Up until the mid-1800s, America celebrated a different day on October 31st. It was known as Reformation Day; and it reminded Americans of the great price that was paid for the “liberty of conscience”. It was a celebration of the liberty brought to the personal life and the life of the nation as a result of men laying down their lives to stand with the truth of the Bible.
That liberty had begun with John Wycliffe, an Englishman in the mid-1300s, who translated the Bible into the language of the common people. Being able to read the Bible caused men to question the occultic superstitions of the backslidden church of that day. It also pointed the way to civil liberty. Wycliffe actually wrote in the introduction to his translation these words, which would become the cornerstone of this American Republic, he stated:
“The Bible is for the government of the people, by the people, for the people.”
(John Wycliffe, General Prologue of the Wycliffe Translation of the Bible, 1384 / John Bartlett, Bartlett’s Familiar Quotations (Boston: Little, Brown and Company, 1863, 1955), p. 1021.)
The Bible is the source of our liberties!
Over 100 years later, after many would die for their faith in Christ and their commitment to His Word as the truth, a priest by the name of Martin Luther would restore the “liberty of conscience”; that is, the right to listen to only the Holy Spirit as the teacher of what truth is. His statement concerning the Bible (made before the governing authorities) was:
“My conscience is captive to the Word of God…Here I stand, I can do no other.”
(Martin Luther, in his famous speech at the Diet of Worms, April 18th, 1521 / John Bartlett, Bartlett’s Familiar Quotations (Boston: Little, Brown and Company, 1855, 1980), p. 155.)
With his bold stands Martin Luther started a movement which would restore the “liberty of conscience” to many nations in the western world. When, on October 31st, 1517, he nailed 95 statements to the door of the Wittenberg Church in Germany, he started a fire that would blaze into eternity. Those statements identified many errors in the beliefs common to the church of that day. Those fires would fuel afresh the revival fires started by Wycliffe’s translation in the 1300s. The Reformation, as this revival was called, would last into the 1600s, with the Pilgrims (who came to America in 1620) being those who planted its truth on this continent. The truths rediscovered in the Bible which taught how to build the structure of a family, church, and nation, would be the moral and structural foundation on which the American Republic was built.

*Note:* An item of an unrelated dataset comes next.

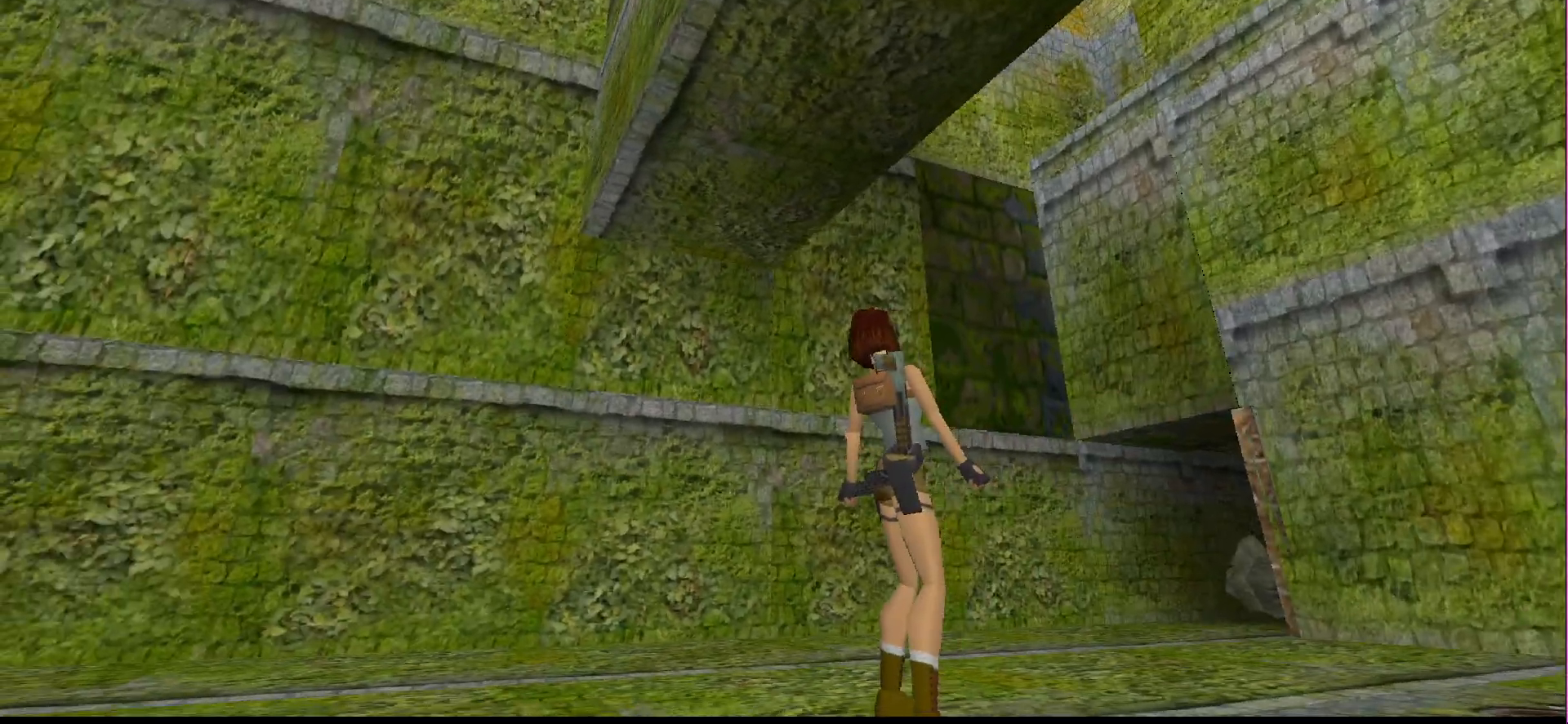
{"buttons": ["DPAD_RIGHT"], "events": [[133, "L1", "up"], [333, "DPAD_RIGHT", "down"]]}
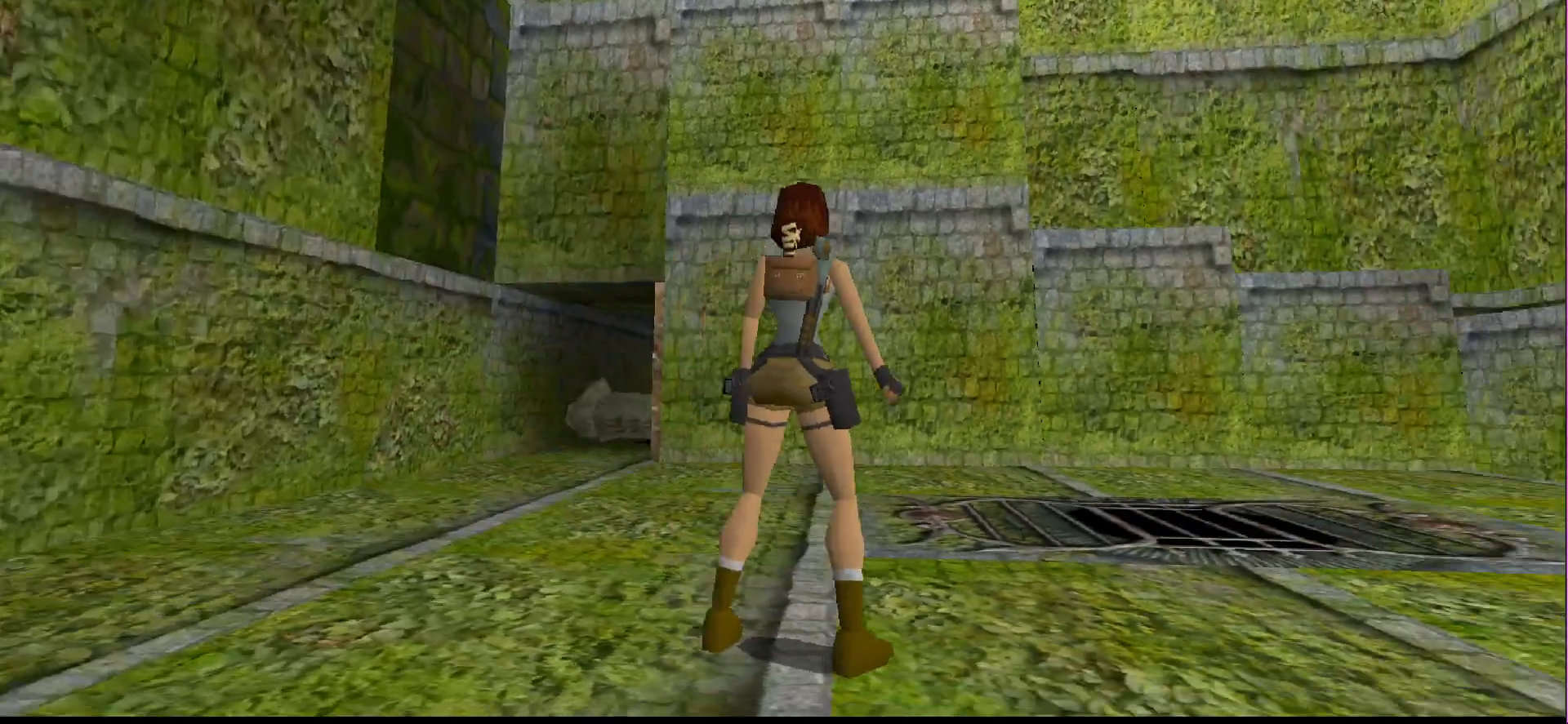
{"buttons": [], "events": [[433, "DPAD_RIGHT", "up"]]}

Those truths were known to be so important to the life of liberty in this Republic, October 31st was celebrated each year as Reformation Day. This continued until the mid-1800s when we began to drift from our Biblical roots.
With many praying for revival in our day, why not celebrate Reformation Day once again in your family and church? Why not ditch Halloween in favor of Reformation Day! The Bible teaches,
“Remember those who led you, who spoke the Word of God to you; and considering the outcome of their way of living, imitate their faith.” (Hebrews 13:7)
Halloween—or Reformation Day…
Think about it; because if you don’t, someone else will do your thinking for you—and for your children! And you won’t like what that brings to you. I’m Don Pinson; this has been Think About It.